SOURCE EXTRACT:
BEGIN
Course Syllabus: BLOCK I & BLOCK II

Course Resources

Nkululeko Moyo '02 Kulu is from Zimbabwe. He is a double math/econ major and a member of Kenyon's soccer team!

Topic: Modeling the Construction of a Spider Web. Summer Science, 2000 Abstract: The web of a spider can appear very complex in its design and construction. However, observation has revealed that the common garden spider, or cross spider, constructs its web by following a few relatively simple rules. In this project we developed a spider web model using the software package Maple. Our model simulated the way the cross spider constructs its web as observed and described in the existing literature. We assumed that the spokes and frame were already in place and simulated the construction of the spider's capture spiral, assuming an arithmetic spiral geometry. The most difficult part of the project was modeling the switchbacks in the web, that is, those places where the spider changes directions. Read more about my project here.
END
THINGS TO DO:
(a) From the spider web abstract, copy the passage between "Topic: Modeling the" and "my project here.", inclusive, word for word.
(b) Based on the spider web abstract, why did the model simulate only the building of the capture spiral and not the spokes or frame?

GIVEN ENTRIES:
BEGIN
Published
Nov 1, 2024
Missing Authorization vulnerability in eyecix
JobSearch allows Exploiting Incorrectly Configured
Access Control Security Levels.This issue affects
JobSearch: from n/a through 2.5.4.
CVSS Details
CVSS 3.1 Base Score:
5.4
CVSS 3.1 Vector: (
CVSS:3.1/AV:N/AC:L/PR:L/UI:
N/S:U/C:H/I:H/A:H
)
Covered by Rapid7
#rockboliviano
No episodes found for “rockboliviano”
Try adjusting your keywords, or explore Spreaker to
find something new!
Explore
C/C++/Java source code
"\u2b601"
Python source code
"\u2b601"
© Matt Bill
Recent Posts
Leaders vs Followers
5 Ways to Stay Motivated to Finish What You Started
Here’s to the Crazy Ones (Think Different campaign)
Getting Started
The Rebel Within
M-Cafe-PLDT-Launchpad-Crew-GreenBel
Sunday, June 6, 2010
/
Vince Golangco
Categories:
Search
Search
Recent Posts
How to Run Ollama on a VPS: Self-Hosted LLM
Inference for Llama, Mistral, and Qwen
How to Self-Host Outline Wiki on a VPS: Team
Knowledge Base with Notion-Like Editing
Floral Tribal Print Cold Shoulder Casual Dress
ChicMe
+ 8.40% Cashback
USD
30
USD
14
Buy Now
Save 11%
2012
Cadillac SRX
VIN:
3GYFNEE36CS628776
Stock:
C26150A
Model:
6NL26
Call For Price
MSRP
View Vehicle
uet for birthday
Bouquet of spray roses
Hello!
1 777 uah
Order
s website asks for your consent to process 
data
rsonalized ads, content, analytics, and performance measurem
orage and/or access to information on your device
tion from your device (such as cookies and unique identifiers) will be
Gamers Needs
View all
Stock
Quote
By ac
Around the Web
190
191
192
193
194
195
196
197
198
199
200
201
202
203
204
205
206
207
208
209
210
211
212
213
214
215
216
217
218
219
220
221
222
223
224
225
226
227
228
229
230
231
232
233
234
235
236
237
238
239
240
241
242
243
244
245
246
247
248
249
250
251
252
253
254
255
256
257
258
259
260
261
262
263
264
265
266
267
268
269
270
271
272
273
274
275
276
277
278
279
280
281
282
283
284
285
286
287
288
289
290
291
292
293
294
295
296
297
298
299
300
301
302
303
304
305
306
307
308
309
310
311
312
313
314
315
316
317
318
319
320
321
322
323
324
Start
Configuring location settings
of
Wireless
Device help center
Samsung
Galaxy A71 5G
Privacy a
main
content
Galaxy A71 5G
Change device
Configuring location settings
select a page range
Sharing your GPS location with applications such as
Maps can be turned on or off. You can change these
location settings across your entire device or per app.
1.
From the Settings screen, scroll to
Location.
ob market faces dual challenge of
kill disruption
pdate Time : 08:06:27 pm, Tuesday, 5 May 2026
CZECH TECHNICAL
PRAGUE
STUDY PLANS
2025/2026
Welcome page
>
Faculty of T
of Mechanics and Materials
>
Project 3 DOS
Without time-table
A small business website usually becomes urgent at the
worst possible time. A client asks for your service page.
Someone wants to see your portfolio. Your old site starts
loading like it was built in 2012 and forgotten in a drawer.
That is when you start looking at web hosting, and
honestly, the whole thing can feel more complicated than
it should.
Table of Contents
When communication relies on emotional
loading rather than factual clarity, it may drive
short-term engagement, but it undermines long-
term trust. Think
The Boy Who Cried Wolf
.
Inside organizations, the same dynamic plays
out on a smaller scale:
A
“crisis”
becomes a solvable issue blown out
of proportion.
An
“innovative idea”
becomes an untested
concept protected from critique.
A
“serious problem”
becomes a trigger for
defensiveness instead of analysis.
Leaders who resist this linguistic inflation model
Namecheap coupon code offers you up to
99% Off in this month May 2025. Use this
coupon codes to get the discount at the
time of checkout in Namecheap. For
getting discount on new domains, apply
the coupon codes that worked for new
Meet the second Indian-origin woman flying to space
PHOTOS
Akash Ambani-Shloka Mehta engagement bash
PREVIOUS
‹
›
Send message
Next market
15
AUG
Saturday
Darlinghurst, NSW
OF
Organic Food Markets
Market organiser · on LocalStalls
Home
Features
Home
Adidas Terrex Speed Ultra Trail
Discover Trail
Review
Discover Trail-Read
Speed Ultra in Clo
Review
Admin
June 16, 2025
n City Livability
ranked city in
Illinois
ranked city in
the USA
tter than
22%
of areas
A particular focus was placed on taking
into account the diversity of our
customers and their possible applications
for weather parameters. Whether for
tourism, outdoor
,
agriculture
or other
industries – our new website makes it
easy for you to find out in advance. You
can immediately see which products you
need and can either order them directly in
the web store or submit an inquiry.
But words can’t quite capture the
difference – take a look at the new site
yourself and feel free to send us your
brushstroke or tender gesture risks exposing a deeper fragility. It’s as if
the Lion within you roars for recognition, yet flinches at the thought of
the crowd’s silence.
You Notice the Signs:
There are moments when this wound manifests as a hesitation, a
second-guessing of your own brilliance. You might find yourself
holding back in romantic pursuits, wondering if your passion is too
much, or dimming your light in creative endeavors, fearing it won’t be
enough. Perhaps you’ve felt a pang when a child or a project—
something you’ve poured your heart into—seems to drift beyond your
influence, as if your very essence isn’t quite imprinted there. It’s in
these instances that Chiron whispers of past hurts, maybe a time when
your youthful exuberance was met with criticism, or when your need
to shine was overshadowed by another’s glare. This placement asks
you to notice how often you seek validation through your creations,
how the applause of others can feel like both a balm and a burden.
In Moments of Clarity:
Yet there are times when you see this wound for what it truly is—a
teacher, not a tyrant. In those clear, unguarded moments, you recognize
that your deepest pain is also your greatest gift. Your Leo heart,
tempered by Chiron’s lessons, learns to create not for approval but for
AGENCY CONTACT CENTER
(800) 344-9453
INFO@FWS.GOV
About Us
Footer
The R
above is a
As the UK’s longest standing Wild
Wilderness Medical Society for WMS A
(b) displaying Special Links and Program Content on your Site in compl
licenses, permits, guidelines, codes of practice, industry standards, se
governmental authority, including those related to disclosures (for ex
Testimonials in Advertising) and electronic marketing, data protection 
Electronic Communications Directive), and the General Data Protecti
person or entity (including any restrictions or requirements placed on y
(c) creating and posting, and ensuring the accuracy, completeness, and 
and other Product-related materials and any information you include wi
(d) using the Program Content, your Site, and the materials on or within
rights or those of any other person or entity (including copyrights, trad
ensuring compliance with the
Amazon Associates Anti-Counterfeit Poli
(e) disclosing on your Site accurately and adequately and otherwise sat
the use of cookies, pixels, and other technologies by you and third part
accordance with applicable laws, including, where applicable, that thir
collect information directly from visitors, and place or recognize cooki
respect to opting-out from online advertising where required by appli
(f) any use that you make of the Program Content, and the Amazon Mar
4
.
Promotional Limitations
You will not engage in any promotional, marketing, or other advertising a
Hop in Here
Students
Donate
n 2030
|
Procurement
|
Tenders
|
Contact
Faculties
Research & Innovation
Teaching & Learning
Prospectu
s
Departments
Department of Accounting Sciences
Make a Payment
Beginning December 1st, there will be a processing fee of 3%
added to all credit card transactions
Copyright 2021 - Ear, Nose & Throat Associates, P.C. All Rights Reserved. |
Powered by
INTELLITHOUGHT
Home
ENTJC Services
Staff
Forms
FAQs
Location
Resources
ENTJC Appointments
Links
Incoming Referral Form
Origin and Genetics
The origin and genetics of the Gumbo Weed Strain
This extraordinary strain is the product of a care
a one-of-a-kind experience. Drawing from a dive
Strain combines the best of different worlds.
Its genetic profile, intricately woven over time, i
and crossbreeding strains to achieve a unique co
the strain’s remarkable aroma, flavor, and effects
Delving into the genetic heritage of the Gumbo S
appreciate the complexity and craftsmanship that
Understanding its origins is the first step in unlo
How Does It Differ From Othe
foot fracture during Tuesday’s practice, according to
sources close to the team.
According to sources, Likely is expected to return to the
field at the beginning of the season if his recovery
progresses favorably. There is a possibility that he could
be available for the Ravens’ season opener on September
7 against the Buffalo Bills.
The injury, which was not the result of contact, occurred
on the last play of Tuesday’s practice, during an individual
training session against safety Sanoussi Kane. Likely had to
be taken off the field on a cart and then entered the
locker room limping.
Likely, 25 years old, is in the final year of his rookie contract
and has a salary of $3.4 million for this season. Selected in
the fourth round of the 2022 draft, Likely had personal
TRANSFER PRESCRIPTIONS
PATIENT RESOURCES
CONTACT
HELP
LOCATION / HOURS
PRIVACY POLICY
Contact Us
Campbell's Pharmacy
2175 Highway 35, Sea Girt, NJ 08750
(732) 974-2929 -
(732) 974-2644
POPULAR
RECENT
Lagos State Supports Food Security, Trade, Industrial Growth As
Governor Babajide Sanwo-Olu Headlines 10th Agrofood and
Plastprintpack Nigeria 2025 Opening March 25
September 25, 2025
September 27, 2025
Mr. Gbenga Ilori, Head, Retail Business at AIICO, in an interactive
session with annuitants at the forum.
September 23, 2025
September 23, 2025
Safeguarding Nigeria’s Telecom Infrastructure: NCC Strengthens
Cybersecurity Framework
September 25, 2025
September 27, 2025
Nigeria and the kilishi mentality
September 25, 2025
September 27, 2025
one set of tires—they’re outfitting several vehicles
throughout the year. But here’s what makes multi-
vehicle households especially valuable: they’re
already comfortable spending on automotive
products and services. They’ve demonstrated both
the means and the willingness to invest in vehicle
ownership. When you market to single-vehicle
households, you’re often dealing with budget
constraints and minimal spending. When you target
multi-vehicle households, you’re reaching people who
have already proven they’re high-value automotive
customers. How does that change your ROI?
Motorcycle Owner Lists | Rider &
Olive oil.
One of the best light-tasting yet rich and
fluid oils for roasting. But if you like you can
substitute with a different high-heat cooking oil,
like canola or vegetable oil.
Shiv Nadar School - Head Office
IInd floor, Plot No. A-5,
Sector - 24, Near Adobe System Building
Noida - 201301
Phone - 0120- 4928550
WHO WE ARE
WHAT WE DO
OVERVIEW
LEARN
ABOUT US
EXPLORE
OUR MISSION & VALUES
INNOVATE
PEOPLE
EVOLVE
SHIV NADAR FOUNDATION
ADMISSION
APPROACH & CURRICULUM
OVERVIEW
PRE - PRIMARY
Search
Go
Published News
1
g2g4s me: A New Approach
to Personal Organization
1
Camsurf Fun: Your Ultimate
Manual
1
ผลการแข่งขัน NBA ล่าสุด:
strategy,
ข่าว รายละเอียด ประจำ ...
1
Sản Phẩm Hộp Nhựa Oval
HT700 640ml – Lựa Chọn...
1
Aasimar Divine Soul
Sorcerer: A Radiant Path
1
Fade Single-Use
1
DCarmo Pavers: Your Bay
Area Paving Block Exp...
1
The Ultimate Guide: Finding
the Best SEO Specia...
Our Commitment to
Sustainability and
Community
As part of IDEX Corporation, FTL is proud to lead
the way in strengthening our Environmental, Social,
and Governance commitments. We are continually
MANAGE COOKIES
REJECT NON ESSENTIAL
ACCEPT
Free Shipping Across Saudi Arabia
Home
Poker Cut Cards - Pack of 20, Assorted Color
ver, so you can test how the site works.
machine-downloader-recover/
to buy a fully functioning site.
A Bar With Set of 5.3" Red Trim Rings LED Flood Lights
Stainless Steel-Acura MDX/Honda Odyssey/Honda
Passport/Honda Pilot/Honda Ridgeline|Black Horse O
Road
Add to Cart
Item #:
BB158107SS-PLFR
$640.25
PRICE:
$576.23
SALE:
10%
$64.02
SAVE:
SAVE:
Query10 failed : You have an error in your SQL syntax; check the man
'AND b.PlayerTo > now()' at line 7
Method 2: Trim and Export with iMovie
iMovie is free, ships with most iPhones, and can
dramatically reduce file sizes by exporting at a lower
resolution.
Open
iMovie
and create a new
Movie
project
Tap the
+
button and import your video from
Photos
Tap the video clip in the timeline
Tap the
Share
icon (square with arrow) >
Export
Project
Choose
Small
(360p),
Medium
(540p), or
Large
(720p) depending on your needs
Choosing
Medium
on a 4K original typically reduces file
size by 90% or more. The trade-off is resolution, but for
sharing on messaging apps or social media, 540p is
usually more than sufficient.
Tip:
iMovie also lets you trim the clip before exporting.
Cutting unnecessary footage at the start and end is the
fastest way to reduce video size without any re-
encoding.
END
EXERCISE SOLUTIONS:
(a)
Topic: Modeling the Construction of a Spider Web. Summer Science, 2000 Abstract: The web of a spider can appear very complex in its design and construction. However, observation has revealed that the common garden spider, or cross spider, constructs its web by following a few relatively simple rules. In this project we developed a spider web model using the software package Maple. Our model simulated the way the cross spider constructs its web as observed and described in the existing literature. We assumed that the spokes and frame were already in place and simulated the construction of the spider's capture spiral, assuming an arithmetic spiral geometry. The most difficult part of the project was modeling the switchbacks in the web, that is, those places where the spider changes directions. Read more about my project here.

(b) The project assumed that the spokes and frame were already in place. So the model only simulated the spider building its capture spiral, which was given an arithmetic spiral shape.